Prozess nach Journalisten-Mord Verdächtige als Polizeispitzel?
02.07.2007, 20:00 UhrGut sechs Monate nach der Ermordung des armenisch-türkischen Journalisten Hrant Dink müssen sich in Istanbul 18 Verdächtige vor Gericht verantworten. Da der mutmaßliche Todesschütze ein Jugendlicher ist, findet das Verfahren unter Ausschluss der Öffentlichkeit statt. Anwälte sagten jedoch, zwei der Hauptverdächtigen hätten erklärt, sie hätten für die Sicherheitskräfte gearbeitet. Der mutmaßliche Schütze habe sich nicht geäußert.
Ein Angeklagter, der den Schützen eine Waffe und Geld besorgt haben soll, habe in rund 20 Briefen an Gerichtsvertreter und die Polizei seine Verbindungen zu den Sicherheitskräften beschrieben, erklärte sein Anwalt. "Die Polizei hat uns manipuliert, jetzt sollte sie uns schützen", zitierte Anwalt Fuat Turgut aus den Briefen. Der zweite Hauptverdächtige, der Drahtzieher des Mords sein soll, sagte dem Vernehmen nach vor Gericht aus, die Polizei habe ihn als Spitzel bezahlt.
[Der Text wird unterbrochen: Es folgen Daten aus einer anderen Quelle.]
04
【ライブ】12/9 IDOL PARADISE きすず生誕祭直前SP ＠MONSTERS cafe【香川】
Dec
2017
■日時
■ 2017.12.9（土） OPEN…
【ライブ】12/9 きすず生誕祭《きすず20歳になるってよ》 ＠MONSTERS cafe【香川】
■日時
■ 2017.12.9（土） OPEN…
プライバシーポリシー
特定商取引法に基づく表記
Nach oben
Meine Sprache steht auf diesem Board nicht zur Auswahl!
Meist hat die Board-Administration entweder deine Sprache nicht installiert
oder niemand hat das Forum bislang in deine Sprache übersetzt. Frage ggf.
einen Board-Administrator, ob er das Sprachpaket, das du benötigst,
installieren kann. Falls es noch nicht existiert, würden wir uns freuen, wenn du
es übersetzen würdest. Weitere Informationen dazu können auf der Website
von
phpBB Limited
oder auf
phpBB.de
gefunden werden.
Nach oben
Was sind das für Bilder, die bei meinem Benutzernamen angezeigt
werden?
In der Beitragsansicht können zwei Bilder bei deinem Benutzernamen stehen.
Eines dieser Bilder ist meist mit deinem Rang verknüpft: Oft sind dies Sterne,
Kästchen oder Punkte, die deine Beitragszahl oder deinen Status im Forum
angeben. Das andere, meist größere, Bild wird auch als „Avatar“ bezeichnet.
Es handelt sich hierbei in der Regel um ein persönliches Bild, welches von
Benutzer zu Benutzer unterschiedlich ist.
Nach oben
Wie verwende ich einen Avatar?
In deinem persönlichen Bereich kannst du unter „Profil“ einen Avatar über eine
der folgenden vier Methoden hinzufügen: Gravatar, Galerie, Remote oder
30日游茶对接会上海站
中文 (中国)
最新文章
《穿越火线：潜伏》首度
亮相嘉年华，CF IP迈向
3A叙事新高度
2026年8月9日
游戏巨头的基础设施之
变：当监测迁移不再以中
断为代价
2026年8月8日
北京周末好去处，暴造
In der Nähe des Gerichtsgebäudes demonstrierten hunderte Menschen für eine gerechte Bestrafung der Täter. Auf einem Transparent erklärten sie: "Wir sind alle Zeugen, wir wollen Gerechtigkeit."
Dink wurde am 19. Januar in Istanbul erschossen. Die Tat wurde international scharf verurteilt und löste in der Türkei eine Debatte über die Meinungsfreiheit und das Verhältnis des Staats zu den Nationalisten aus. Diese sahen in Dinks Äußerungen zum türkischen Vorgehen gegen Armenier im Ersten Weltkrieg eine Verunglimpfung des Türkentums. Dink hatte die damaligen Ereignisse wiederholt als Völkermord gebrandmarkt und sich zugleich für eine Versöhnung zwischen der Türkei und Armenien eingesetzt. Kritiker beschuldigten die Behörden, auf Berichte über die geplante Tötung Dinks nicht reagiert zu haben.
Nach dem Mord wurden der Gouverneur und der Polizeichef der Stadt Trabzon, der Heimat des mutmaßlichen Schützen, wegen Fahrlässigkeit ihres Amtes enthoben. Sicherheitsbeamte, die sich mit dem Beschuldigten und einer türkischen Flagge fotografieren ließen, wurden ebenfalls entlassen.
Viele Türken sind von der Existenz eines Netzwerks staatlicher Agenten oder Exbeamten mit möglichen Verbindungen zur organisierten Kriminalität überzeugt, das immer wieder Reformkräfte oder andere vermeintliche Feinde im Namen des Nationalismus ins Visier nehme. "Dieser Prozess wird ein Test dafür sein, ob dieser Sumpf ausgetrocknet wird oder nicht", sagte die Anwältin Kezban Hatemi, die Dinks Familie vertritt. Der Anklage fehlten Beweise, die echten Schuldigen müssten noch gefunden werden.